→ TASK TO CARRY OUT: Write out every entry word for word.

→ SUPPLIED RECORDS:
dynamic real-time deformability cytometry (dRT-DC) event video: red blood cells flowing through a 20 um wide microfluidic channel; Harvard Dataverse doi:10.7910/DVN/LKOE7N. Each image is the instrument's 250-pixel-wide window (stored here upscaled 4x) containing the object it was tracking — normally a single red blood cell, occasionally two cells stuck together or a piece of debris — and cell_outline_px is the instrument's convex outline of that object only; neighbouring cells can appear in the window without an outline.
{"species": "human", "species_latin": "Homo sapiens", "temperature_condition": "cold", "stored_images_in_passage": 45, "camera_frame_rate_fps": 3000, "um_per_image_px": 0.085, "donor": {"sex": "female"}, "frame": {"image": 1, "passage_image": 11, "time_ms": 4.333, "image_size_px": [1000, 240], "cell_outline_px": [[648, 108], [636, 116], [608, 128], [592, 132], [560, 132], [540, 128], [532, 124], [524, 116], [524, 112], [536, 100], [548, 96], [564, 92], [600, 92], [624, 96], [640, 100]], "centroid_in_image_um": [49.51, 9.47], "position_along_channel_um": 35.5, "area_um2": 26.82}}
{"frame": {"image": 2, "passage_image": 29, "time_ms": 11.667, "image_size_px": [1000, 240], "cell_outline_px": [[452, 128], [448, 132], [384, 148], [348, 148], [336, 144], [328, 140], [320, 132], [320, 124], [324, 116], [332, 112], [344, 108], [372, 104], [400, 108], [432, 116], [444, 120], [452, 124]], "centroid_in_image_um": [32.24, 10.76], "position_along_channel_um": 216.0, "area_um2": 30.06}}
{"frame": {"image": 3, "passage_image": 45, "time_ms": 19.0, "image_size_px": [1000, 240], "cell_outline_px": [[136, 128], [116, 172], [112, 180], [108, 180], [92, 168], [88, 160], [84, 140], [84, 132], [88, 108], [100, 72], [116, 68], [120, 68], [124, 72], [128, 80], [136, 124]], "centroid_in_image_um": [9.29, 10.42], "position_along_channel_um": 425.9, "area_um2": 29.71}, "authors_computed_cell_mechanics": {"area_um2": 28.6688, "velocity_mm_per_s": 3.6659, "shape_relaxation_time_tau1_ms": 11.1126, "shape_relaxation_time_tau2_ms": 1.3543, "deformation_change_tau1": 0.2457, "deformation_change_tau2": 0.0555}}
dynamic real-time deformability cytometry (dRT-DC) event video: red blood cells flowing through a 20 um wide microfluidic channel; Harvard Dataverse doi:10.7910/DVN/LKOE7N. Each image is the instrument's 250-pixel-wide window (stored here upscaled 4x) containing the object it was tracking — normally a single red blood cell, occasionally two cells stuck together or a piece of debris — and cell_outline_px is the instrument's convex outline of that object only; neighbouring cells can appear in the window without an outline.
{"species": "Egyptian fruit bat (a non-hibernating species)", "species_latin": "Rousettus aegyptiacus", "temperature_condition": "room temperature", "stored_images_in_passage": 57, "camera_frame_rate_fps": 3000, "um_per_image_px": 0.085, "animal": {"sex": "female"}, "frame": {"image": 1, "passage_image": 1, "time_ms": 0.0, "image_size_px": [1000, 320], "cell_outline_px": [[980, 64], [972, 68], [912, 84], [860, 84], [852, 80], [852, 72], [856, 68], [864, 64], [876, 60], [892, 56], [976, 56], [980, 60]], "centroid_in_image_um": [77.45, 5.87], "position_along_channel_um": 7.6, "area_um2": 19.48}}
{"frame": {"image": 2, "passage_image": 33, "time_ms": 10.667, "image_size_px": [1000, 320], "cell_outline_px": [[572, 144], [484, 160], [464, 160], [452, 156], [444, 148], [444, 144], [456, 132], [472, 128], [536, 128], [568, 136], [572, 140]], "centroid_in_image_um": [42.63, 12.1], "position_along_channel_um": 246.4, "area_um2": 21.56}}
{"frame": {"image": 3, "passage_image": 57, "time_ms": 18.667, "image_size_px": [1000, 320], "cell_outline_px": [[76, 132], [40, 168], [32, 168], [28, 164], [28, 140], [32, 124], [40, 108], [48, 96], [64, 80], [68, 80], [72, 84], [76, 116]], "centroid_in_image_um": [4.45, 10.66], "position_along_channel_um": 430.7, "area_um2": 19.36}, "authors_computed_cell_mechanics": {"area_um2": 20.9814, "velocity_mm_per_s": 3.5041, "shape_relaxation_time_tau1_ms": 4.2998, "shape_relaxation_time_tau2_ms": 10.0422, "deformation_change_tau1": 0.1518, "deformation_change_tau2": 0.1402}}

→ IN RESPONSE:
dynamic real-time deformability cytometry (dRT-DC) event video: red blood cells flowing through a 20 um wide microfluidic channel; Harvard Dataverse doi:10.7910/DVN/LKOE7N. Each image is the instrument's 250-pixel-wide window (stored here upscaled 4x) containing the object it was tracking — normally a single red blood cell, occasionally two cells stuck together or a piece of debris — and cell_outline_px is the instrument's convex outline of that object only; neighbouring cells can appear in the window without an outline.
{"species": "human", "species_latin": "Homo sapiens", "temperature_condition": "cold", "stored_images_in_passage": 45, "camera_frame_rate_fps": 3000, "um_per_image_px": 0.085, "donor": {"sex": "female"}, "frame": {"image": 1, "passage_image": 11, "time_ms": 4.333, "image_size_px": [1000, 240], "cell_outline_px": [[648, 108], [636, 116], [608, 128], [592, 132], [560, 132], [540, 128], [532, 124], [524, 116], [524, 112], [536, 100], [548, 96], [564, 92], [600, 92], [624, 96], [640, 100]], "centroid_in_image_um": [49.51, 9.47], "position_along_channel_um": 35.5, "area_um2": 26.82}}
{"frame": {"image": 2, "passage_image": 29, "time_ms": 11.667, "image_size_px": [1000, 240], "cell_outline_px": [[452, 128], [448, 132], [384, 148], [348, 148], [336, 144], [328, 140], [320, 132], [320, 124], [324, 116], [332, 112], [344, 108], [372, 104], [400, 108], [432, 116], [444, 120], [452, 124]], "centroid_in_image_um": [32.24, 10.76], "position_along_channel_um": 216.0, "area_um2": 30.06}}
{"frame": {"image": 3, "passage_image": 45, "time_ms": 19.0, "image_size_px": [1000, 240], "cell_outline_px": [[136, 128], [116, 172], [112, 180], [108, 180], [92, 168], [88, 160], [84, 140], [84, 132], [88, 108], [100, 72], [116, 68], [120, 68], [124, 72], [128, 80], [136, 124]], "centroid_in_image_um": [9.29, 10.42], "position_along_channel_um": 425.9, "area_um2": 29.71}, "authors_computed_cell_mechanics": {"area_um2": 28.6688, "velocity_mm_per_s": 3.6659, "shape_relaxation_time_tau1_ms": 11.1126, "shape_relaxation_time_tau2_ms": 1.3543, "deformation_change_tau1": 0.2457, "deformation_change_tau2": 0.0555}}
dynamic real-time deformability cytometry (dRT-DC) event video: red blood cells flowing through a 20 um wide microfluidic channel; Harvard Dataverse doi:10.7910/DVN/LKOE7N. Each image is the instrument's 250-pixel-wide window (stored here upscaled 4x) containing the object it was tracking — normally a single red blood cell, occasionally two cells stuck together or a piece of debris — and cell_outline_px is the instrument's convex outline of that object only; neighbouring cells can appear in the window without an outline.
{"species": "Egyptian fruit bat (a non-hibernating species)", "species_latin": "Rousettus aegyptiacus", "temperature_condition": "room temperature", "stored_images_in_passage": 57, "camera_frame_rate_fps": 3000, "um_per_image_px": 0.085, "animal": {"sex": "female"}, "frame": {"image": 1, "passage_image": 1, "time_ms": 0.0, "image_size_px": [1000, 320], "cell_outline_px": [[980, 64], [972, 68], [912, 84], [860, 84], [852, 80], [852, 72], [856, 68], [864, 64], [876, 60], [892, 56], [976, 56], [980, 60]], "centroid_in_image_um": [77.45, 5.87], "position_along_channel_um": 7.6, "area_um2": 19.48}}
{"frame": {"image": 2, "passage_image": 33, "time_ms": 10.667, "image_size_px": [1000, 320], "cell_outline_px": [[572, 144], [484, 160], [464, 160], [452, 156], [444, 148], [444, 144], [456, 132], [472, 128], [536, 128], [568, 136], [572, 140]], "centroid_in_image_um": [42.63, 12.1], "position_along_channel_um": 246.4, "area_um2": 21.56}}
{"frame": {"image": 3, "passage_image": 57, "time_ms": 18.667, "image_size_px": [1000, 320], "cell_outline_px": [[76, 132], [40, 168], [32, 168], [28, 164], [28, 140], [32, 124], [40, 108], [48, 96], [64, 80], [68, 80], [72, 84], [76, 116]], "centroid_in_image_um": [4.45, 10.66], "position_along_channel_um": 430.7, "area_um2": 19.36}, "authors_computed_cell_mechanics": {"area_um2": 20.9814, "velocity_mm_per_s": 3.5041, "shape_relaxation_time_tau1_ms": 4.2998, "shape_relaxation_time_tau2_ms": 10.0422, "deformation_change_tau1": 0.1518, "deformation_change_tau2": 0.1402}}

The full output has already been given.